You can download the complete code from here.
Applications
- Pathfinding in Maps: Determining the shortest route between two locations on a map, considering different costs for different paths.
- Network Routing: Finding the least-cost route in a communication or data network.
- Puzzle Solving: Solving puzzles where each move has a cost associated with it, such as the sliding tiles puzzle.
- Resource Allocation: Tasks that involve distributing resources efficiently, where costs are associated with different allocation strategies.
Advantages
- Optimality: Guarantees the optimal (minimum-cost) solution when all edge costs are non-negative.
- Completeness: Ensures a solution is found if a valid path to the goal exists.

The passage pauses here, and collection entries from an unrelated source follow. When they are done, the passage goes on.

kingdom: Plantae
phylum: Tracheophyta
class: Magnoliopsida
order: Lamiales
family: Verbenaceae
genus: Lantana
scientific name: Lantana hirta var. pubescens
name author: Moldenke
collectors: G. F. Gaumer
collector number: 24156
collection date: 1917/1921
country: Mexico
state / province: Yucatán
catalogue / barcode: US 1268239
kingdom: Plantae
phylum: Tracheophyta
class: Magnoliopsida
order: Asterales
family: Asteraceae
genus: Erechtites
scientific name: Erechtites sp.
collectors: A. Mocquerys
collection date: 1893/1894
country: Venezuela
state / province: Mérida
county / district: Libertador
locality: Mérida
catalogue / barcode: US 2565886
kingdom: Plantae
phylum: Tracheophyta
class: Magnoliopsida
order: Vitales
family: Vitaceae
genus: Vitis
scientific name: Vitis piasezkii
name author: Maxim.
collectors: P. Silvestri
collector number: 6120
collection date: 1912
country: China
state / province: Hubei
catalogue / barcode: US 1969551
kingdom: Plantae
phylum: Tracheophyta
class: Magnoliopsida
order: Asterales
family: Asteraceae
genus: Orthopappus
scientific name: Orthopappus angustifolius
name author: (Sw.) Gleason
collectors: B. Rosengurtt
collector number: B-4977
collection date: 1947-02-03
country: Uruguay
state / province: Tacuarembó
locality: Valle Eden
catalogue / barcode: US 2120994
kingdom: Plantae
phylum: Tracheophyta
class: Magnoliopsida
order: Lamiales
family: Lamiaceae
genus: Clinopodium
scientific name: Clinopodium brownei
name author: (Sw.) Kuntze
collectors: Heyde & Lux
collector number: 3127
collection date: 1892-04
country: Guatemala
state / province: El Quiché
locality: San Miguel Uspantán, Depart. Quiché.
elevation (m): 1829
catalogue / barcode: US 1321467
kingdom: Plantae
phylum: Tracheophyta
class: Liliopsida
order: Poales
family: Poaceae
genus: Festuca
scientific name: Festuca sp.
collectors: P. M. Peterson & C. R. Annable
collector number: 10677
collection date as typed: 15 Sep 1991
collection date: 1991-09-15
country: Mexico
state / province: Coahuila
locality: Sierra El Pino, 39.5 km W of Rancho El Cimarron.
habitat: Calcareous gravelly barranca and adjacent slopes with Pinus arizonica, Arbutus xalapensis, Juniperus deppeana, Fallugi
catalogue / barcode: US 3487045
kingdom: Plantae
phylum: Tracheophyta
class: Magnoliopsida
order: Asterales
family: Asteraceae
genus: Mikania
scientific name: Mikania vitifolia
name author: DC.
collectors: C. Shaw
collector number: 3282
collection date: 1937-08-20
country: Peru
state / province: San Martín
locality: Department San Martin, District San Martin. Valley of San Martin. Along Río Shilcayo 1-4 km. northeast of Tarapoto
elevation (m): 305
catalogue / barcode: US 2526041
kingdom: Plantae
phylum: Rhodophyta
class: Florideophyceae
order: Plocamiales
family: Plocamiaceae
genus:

- Cost-Based Exploration: Expands nodes based on cumulative path cost rather than depth, making it suitable for weighted graphs.
- Applicable to Variable Costs: Works effectively when actions or edges have different traversal costs.
Challenges
- High Time Complexity: May explore a large number of nodes before reaching the goal, especially in large search spaces.
- High Space Complexity: Requires storing all generated frontier nodes in the priority queue, leading to significant memory consumption.
- Repeated Node Expansions: Nodes may be revisited and updated when a lower-cost path is discovered.
- Performance Limitations: Can become computationally expensive for large graphs with many possible paths.